**Given material**
◇ ◇ ◇ ◇ ◇
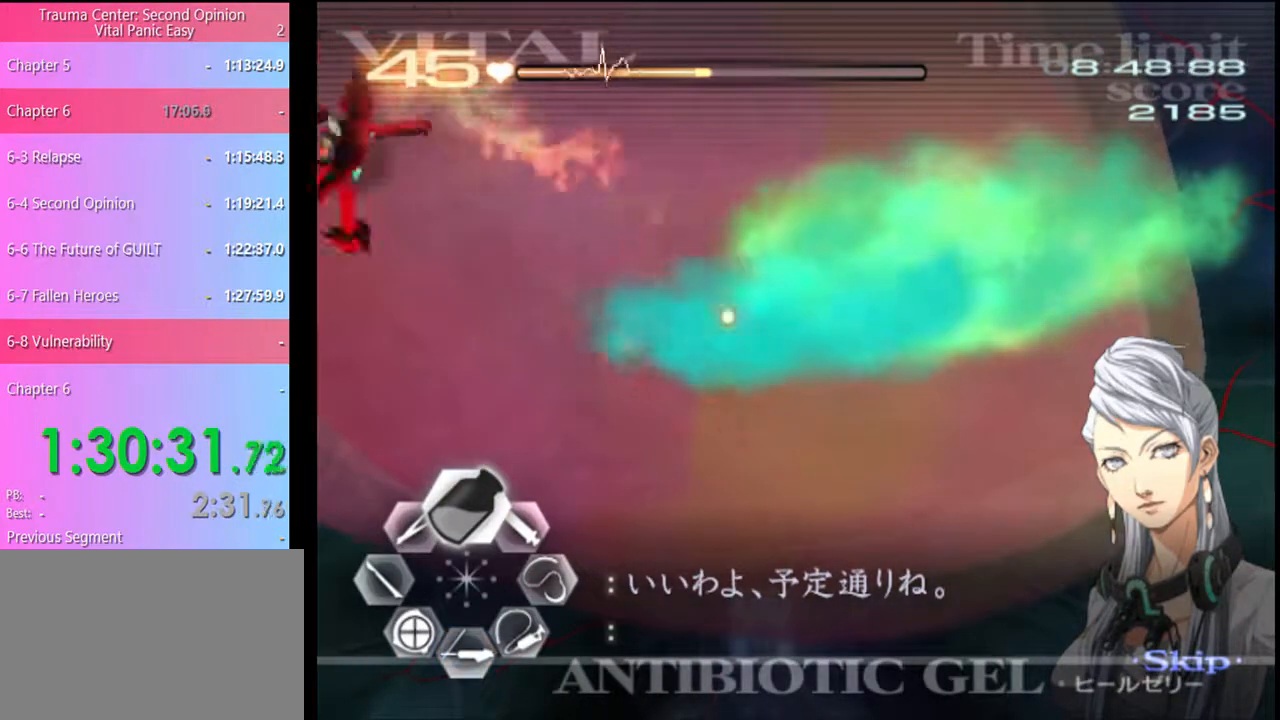
{"keys": ["w"], "mouse": ["left"], "events": [[300, "mouse_left", "up"], [367, "mouse_left", "down"]]}
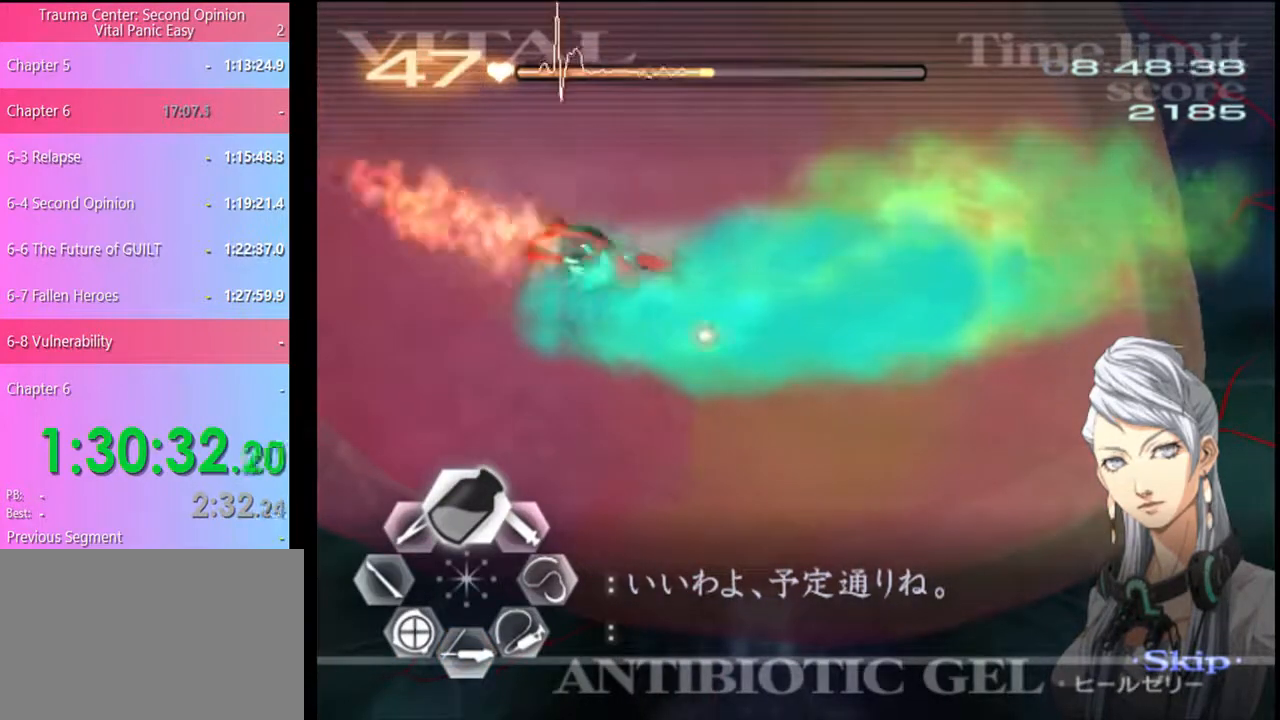
{"keys": ["w"], "mouse": ["left"], "events": [[267, "mouse_left", "up"], [300, "mouse_left", "down"]]}
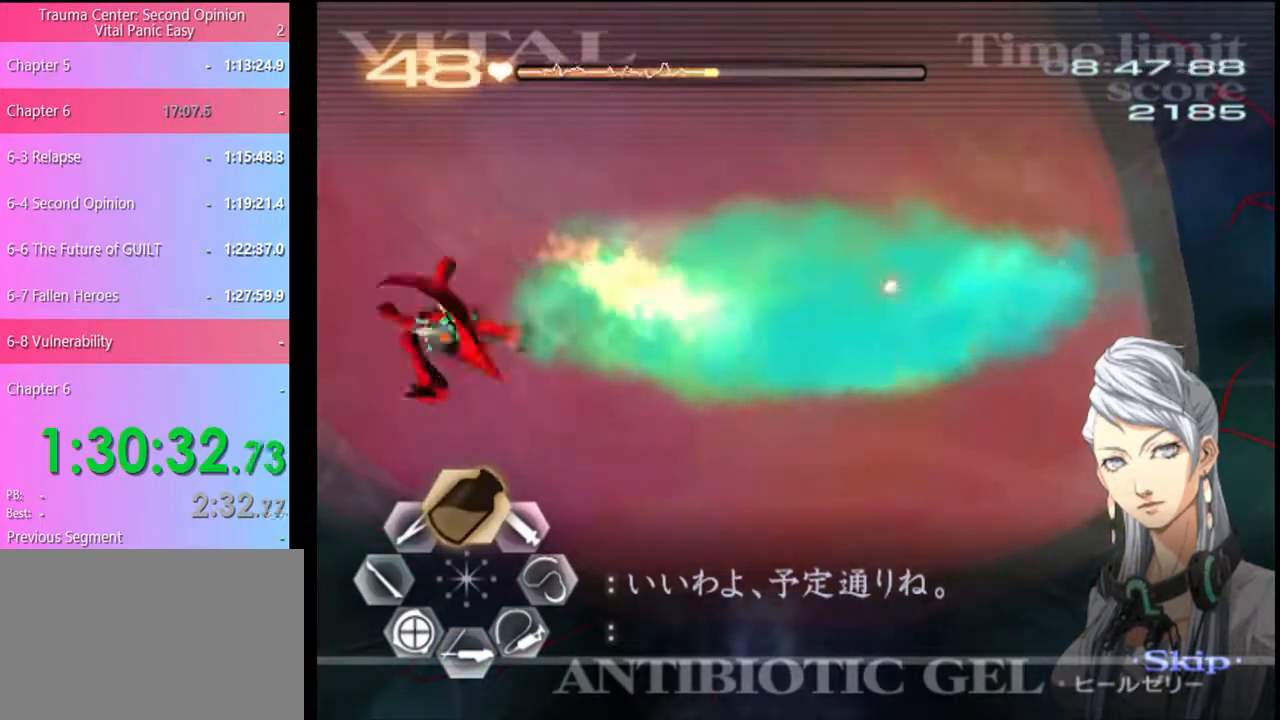
{"keys": ["w"], "mouse": ["left"], "events": [[200, "mouse_left", "up"], [234, "mouse_left", "down"]]}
◇ ◇ ◇ ◇ ◇
**Requirement**
Reproduce each line above precisely, with no pictures.

**Problem solution**
{"keys": ["w"], "mouse": ["left"], "events": [[300, "mouse_left", "up"], [367, "mouse_left", "down"]]}
{"keys": ["w"], "mouse": ["left"], "events": [[267, "mouse_left", "up"], [300, "mouse_left", "down"]]}
{"keys": ["w"], "mouse": ["left"], "events": [[200, "mouse_left", "up"], [234, "mouse_left", "down"]]}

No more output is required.